- **What to work on**
Write out the lines below once more, exactly as they appear. Do not include pictures.

- **Supplied data**
•••••
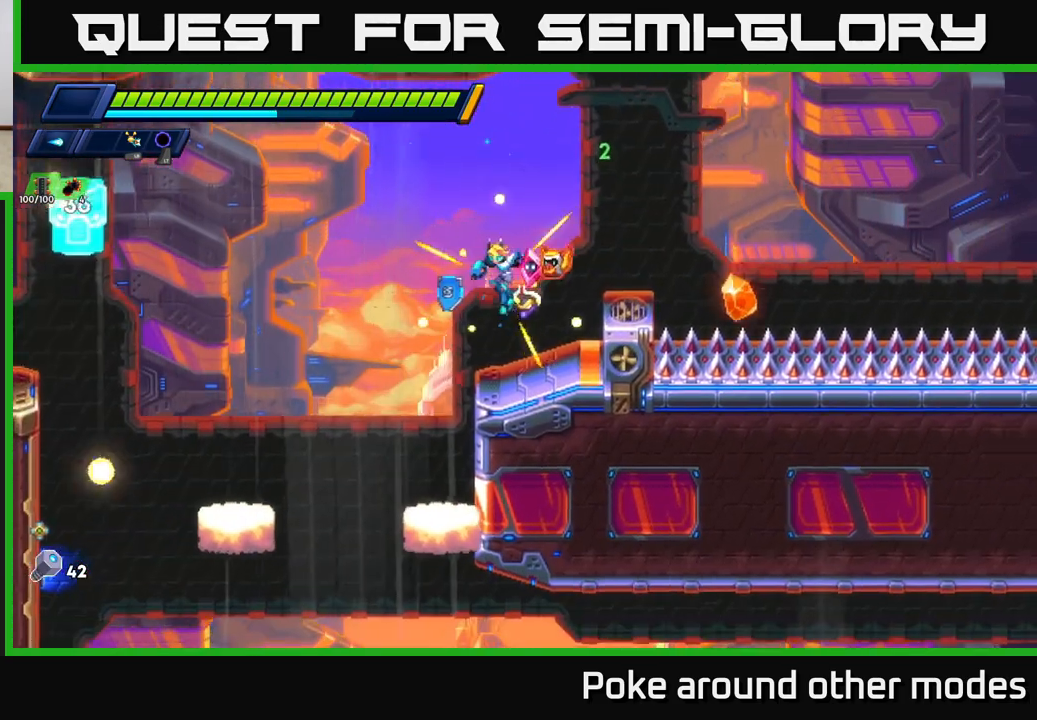
{"buttons": [], "left_stick": "left", "right_stick": "center", "events": [[150, "A", "down"], [150, "X", "down"], [183, "R2", "down"], [300, "R2", "up"], [317, "left_stick", "up-left"], [333, "A", "up"], [333, "X", "up"], [383, "A", "down"], [417, "X", "down"], [433, "A", "up"], [450, "left_stick", "left"], [500, "X", "up"]]}
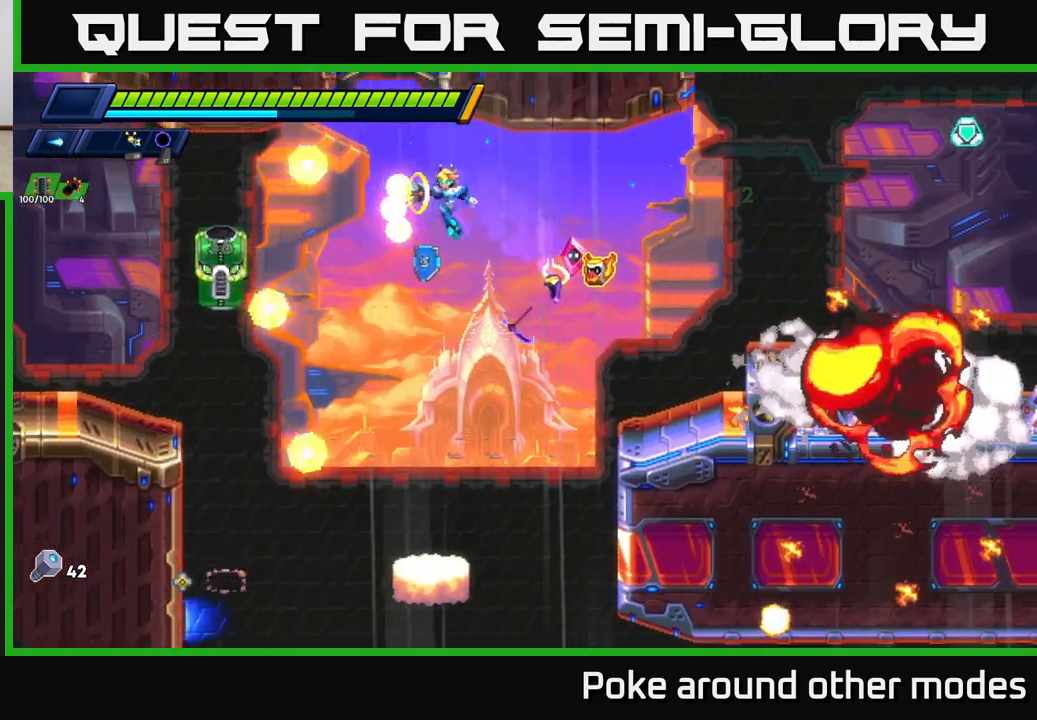
{"buttons": [], "left_stick": "center", "right_stick": "center", "events": [[67, "left_stick", "center"], [83, "X", "down"], [150, "X", "up"], [233, "X", "down"], [300, "X", "up"], [383, "X", "down"], [467, "X", "up"]]}
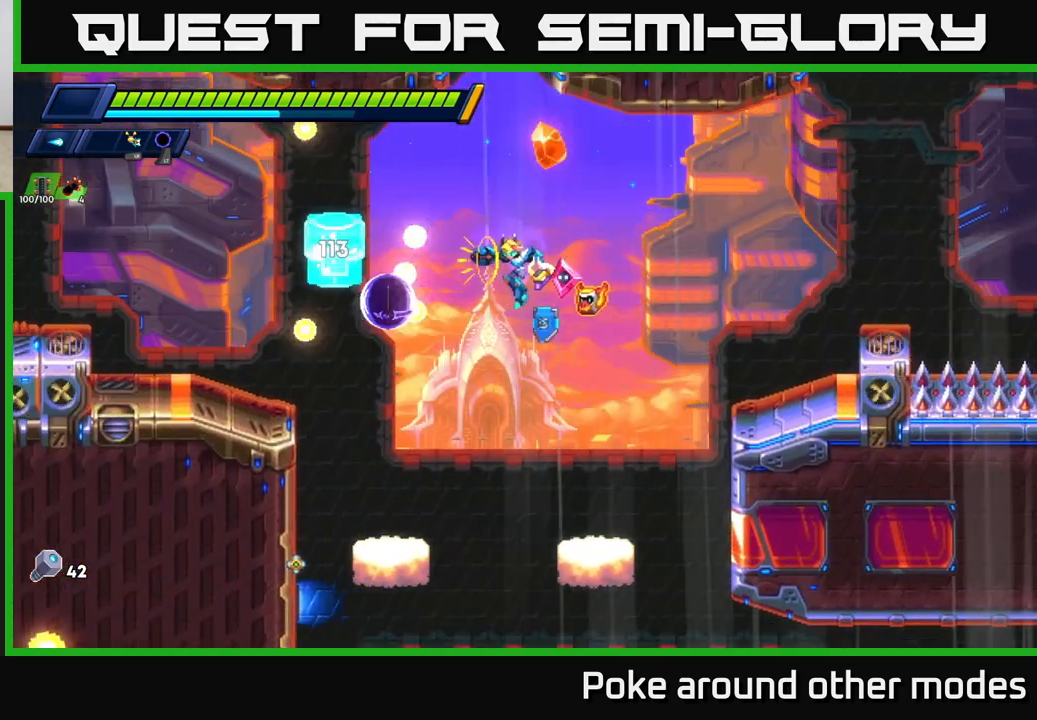
{"buttons": [], "left_stick": "left", "right_stick": "center", "events": [[50, "X", "down"], [83, "left_stick", "left"], [133, "X", "up"], [200, "X", "down"], [267, "left_stick", "center"], [300, "X", "up"], [350, "X", "down"], [433, "left_stick", "left"], [450, "X", "up"]]}
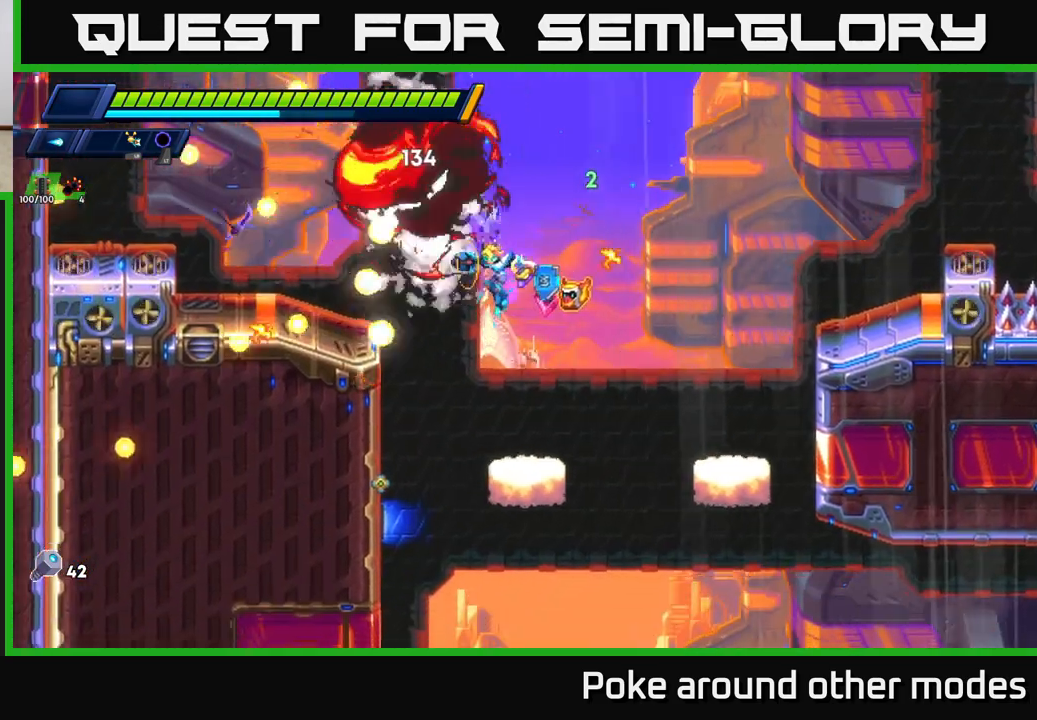
{"buttons": ["A", "R2"], "left_stick": "left", "right_stick": "center", "events": [[17, "X", "down"], [150, "X", "up"], [300, "R2", "down"], [367, "A", "down"]]}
•••••
- **Answer area**
{"buttons": [], "left_stick": "left", "right_stick": "center", "events": [[150, "A", "down"], [150, "X", "down"], [183, "R2", "down"], [300, "R2", "up"], [317, "left_stick", "up-left"], [333, "A", "up"], [333, "X", "up"], [383, "A", "down"], [417, "X", "down"], [433, "A", "up"], [450, "left_stick", "left"], [500, "X", "up"]]}
{"buttons": [], "left_stick": "center", "right_stick": "center", "events": [[67, "left_stick", "center"], [83, "X", "down"], [150, "X", "up"], [233, "X", "down"], [300, "X", "up"], [383, "X", "down"], [467, "X", "up"]]}
{"buttons": [], "left_stick": "left", "right_stick": "center", "events": [[50, "X", "down"], [83, "left_stick", "left"], [133, "X", "up"], [200, "X", "down"], [267, "left_stick", "center"], [300, "X", "up"], [350, "X", "down"], [433, "left_stick", "left"], [450, "X", "up"]]}
{"buttons": ["A", "R2"], "left_stick": "left", "right_stick": "center", "events": [[17, "X", "down"], [150, "X", "up"], [300, "R2", "down"], [367, "A", "down"]]}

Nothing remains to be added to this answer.